Jeanne: So first of all, I think we have science now, so we need to incorporate science into evidence-based practices, right? There's always a bit of a resistance, even with EMDR for trauma healing.
Jeanne: It's still resisted by the scientific CBT community. But we now have evidence that trauma is in the body, not in the brain, so therefore, we can't talk our way out with CBT therapy when we know we need to process trauma by releasing it somatically. So there's a bit of a resistance always, and there's many reasons, and we don't need to go, 'cause that's a whole 'nother podcast for sure. But so I think somatic, I think, but it's... And I was just saying to you before we even got on, we know that nutrition influences brain chemistry. Just give it sugar to a child. We know that sugar shows up the same way as cocaine on brain scans. So why are we not incorporating better nutrition, especially into mental health?
Jeanne: I'm not saying there's no room for medication. There could be room for medication. It may be necessary, but so is nutrition. So there's a lot of different areas where I think... And obviously movement, fundamental sleep. Sleep is a huge precursor for someone relapsing. Fatigue. It was always the same for me as well.

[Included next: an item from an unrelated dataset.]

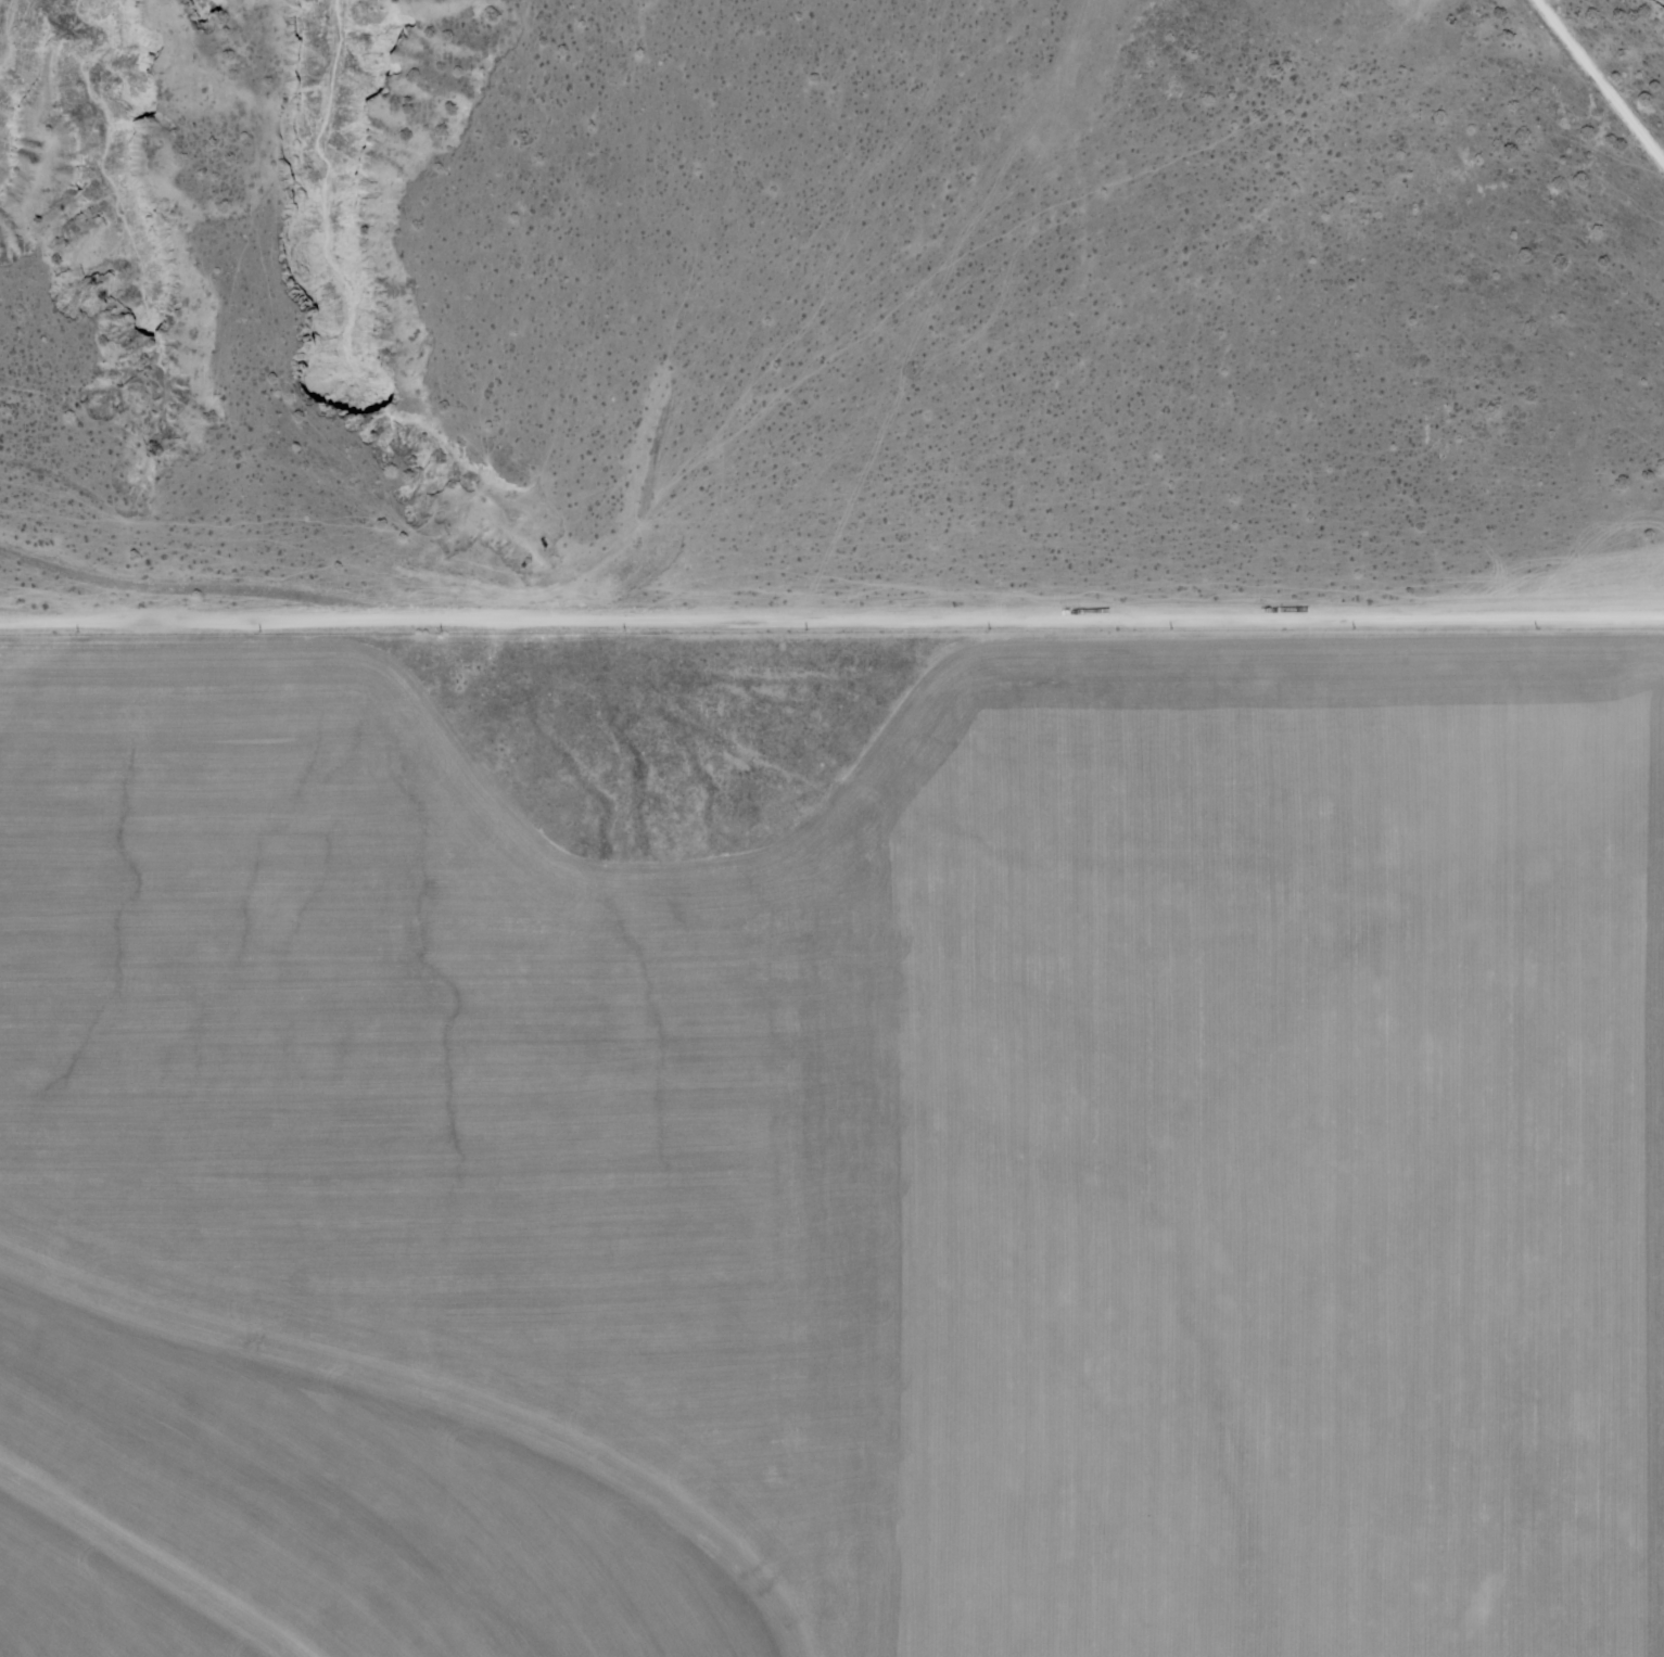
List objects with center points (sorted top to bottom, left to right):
road: (1601, 82)
road: (832, 622)
crop: (832, 1142)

Jeanne: So getting those dialed in really quickly, as hokey as they sound, you're talking about nutrition, you're talking about movement, you're talking about sleep. But that is a lever that can be leveraged big time with all the other things and make everything else that much easier.
Mike: That's the key, right?
Mike: Is if you're doing those things, then everything else flows from that, and you don't maybe need as much of a heavy intervention.
Jeanne: Absolutely.
Mike: Yeah.
Jeanne: And again, it comes into the readiness of the individual. Regardless whether someone's suffering with mental health or not, these are just good protocols regardless, right?

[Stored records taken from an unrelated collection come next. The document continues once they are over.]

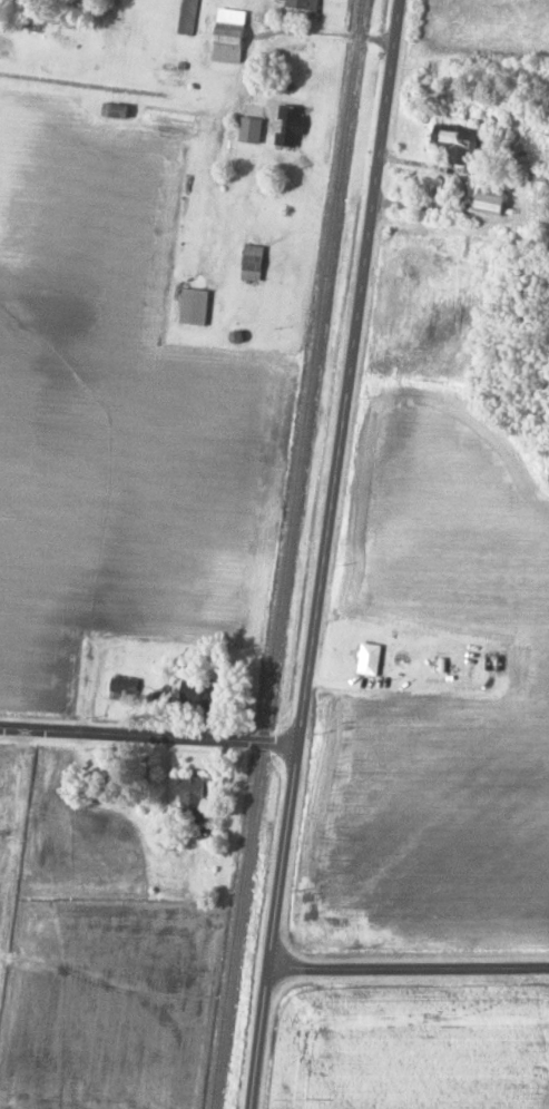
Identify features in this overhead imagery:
building: (299, 5)
building: (188, 17)
building: (231, 43)
building: (174, 74)
building: (118, 110)
building: (289, 126)
building: (458, 142)
building: (539, 180)
building: (493, 202)
building: (254, 262)
building: (196, 306)
railway: (286, 554)
road: (321, 554)
building: (373, 658)
building: (493, 661)
building: (125, 684)
building: (195, 692)
road: (147, 735)
building: (90, 787)
building: (196, 794)
road: (408, 967)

Jeanne: If you wanna optimize your health and wellbeing and your joie de vivre in life, this is the protocol. It's very simple, but you know it.
Mike: Yeah. This has been delightful. This is a great way to start a conversation with you. If you're open to this, as I said Jeanne's podcasts are terrific.
Mike: We could do more if you're up for that. We could-
Jeanne: I'm always up for it. Thank you.
Mike: Yeah. It'd be great. I'm gonna put links to her stuff, as you all know on our podcast blurb. I really thank you for your work and for your optimism more than anything else. For those of you listening, watching, we really both hope that you find peace, courage, support, and insight wherever you are.
Mike: We thank you for listening, watching. Be safe, be well, and be open.